In the context of moving to a single name system for these fungi, probably few would argue for the retention of Glomerella (the later, sexual genus name with priority until the Melbourne nomenclatural congress in 2011) over Colletotrichum (the earlier, asexual name), but it will be the responsibility of the Subcommission to weigh the arguments for each and to recommend one or the other. Technically, we are aware that our publication prejudges this issue, but the transfer of such a large number of the names of multiple well-known economically important species currently accepted as Colletotrichum to Glomerella would cause chaos amongst the user community. The issues of synonymy between anamorph and teleomorph at the species level are complex (as exemplified by our knowledge of the identities of Glomerella acutata (Damm et al. 2012a) and Ga. cingulata (Weir et al. 2012), and it will in most cases be more practical to assign protected status to the asexual species names rather than go through the formal nomenclatural conservation procedures.

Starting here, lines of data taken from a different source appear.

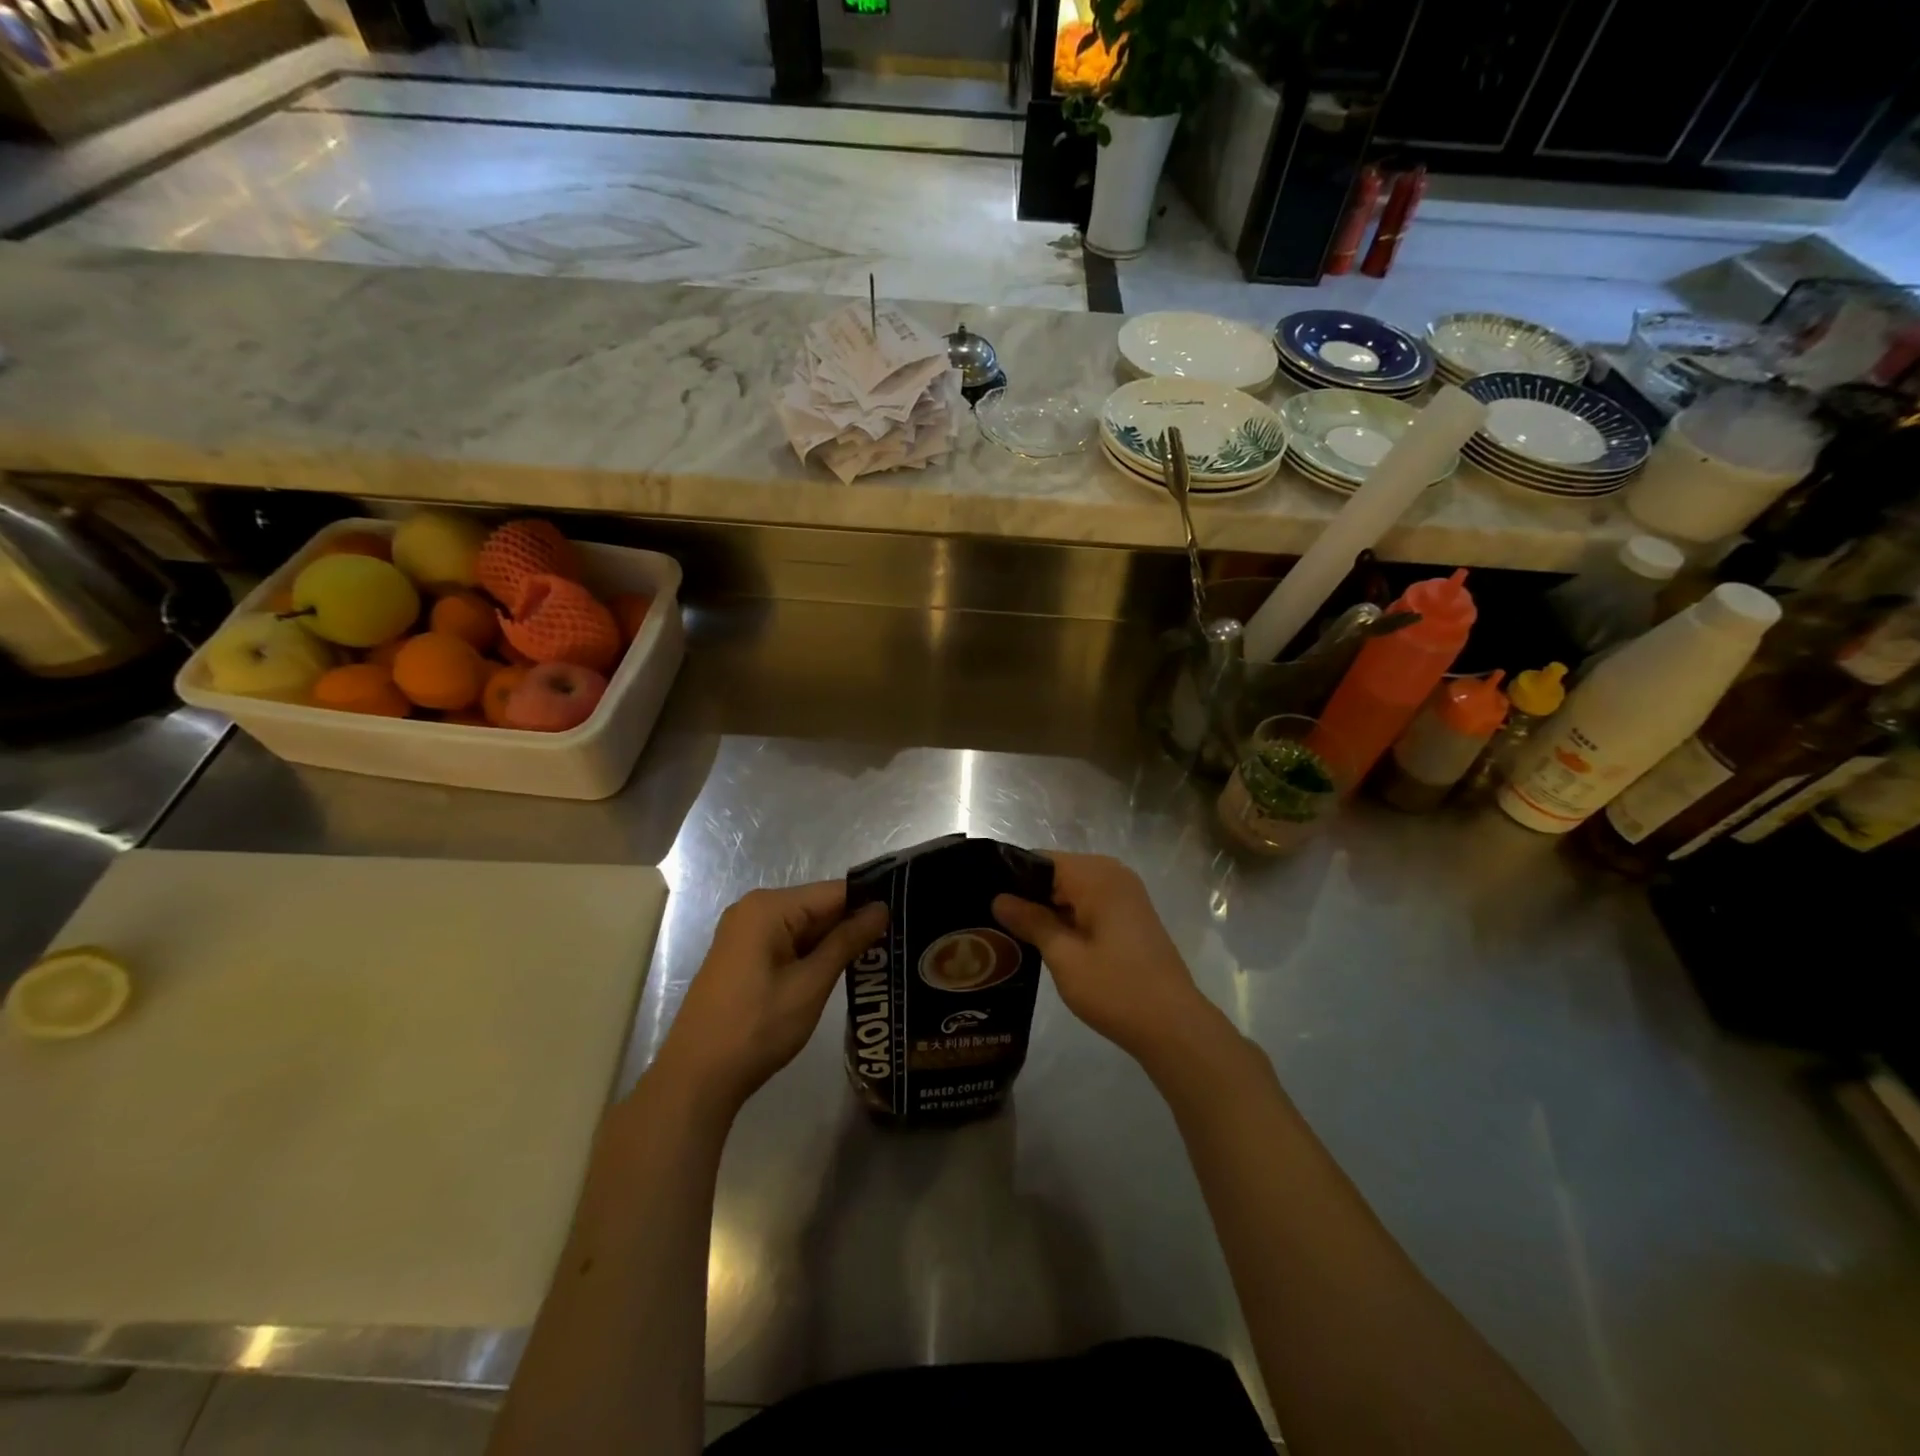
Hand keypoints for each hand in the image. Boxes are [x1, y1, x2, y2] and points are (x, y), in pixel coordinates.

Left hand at [648, 882, 886, 1121]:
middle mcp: (754, 910)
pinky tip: (842, 971)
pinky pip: (788, 944)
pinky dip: (812, 956)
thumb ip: (846, 942)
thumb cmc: (756, 1028)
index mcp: (768, 908)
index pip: (834, 892)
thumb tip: (881, 909)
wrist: (695, 1079)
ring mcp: (745, 934)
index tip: (906, 917)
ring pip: (805, 928)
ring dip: (835, 944)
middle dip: (854, 925)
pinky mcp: (743, 958)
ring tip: (881, 957)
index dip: (869, 904)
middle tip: (899, 942)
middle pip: (818, 907)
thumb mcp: (810, 985)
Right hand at [993, 852, 1218, 1066]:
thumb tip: (999, 899)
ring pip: (1072, 890)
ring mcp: (1125, 895)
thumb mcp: (1064, 957)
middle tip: (992, 919)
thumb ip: (1032, 922)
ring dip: (1047, 908)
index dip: (1012, 877)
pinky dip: (1068, 917)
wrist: (1174, 1026)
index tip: (984, 898)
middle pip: (1057, 872)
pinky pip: (1089, 903)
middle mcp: (1113, 875)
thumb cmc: (1116, 989)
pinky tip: (1045, 940)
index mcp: (1097, 876)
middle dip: (1027, 894)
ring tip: (1010, 931)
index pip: (1041, 860)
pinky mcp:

A further important activity for the Colletotrichum community is to establish a robust phylogeny-based online identification system with barcode reference sequences from ex-type or other verified material that can be queried using Blast tools, as a rigorous alternative to the uncurated data set accessible in GenBank. A preliminary system has already been set up by the CBS-KNAW Fungal Biodiversity Centre based on the multilocus sequence data listed in Table 3 (http://www.cbs.knaw.nl/colletotrichum). In addition to sequences, it will also include morphological and cultural characters and pictures of each species facilitating comprehensive polyphasic identification. Methods used to collect the data are explained, and cultures are listed along with ecological data available. This database will be updated as new taxa are discovered and typifications completed by members of the Subcommission on Colletotrichum.

Acknowledgments

JoAnne Crouch is thanked for her detailed review of the draft manuscript, especially in the sections devoted to genetics and speciation. Barbara Ritchie and Jim Waller are also thanked for providing images of disease symptoms.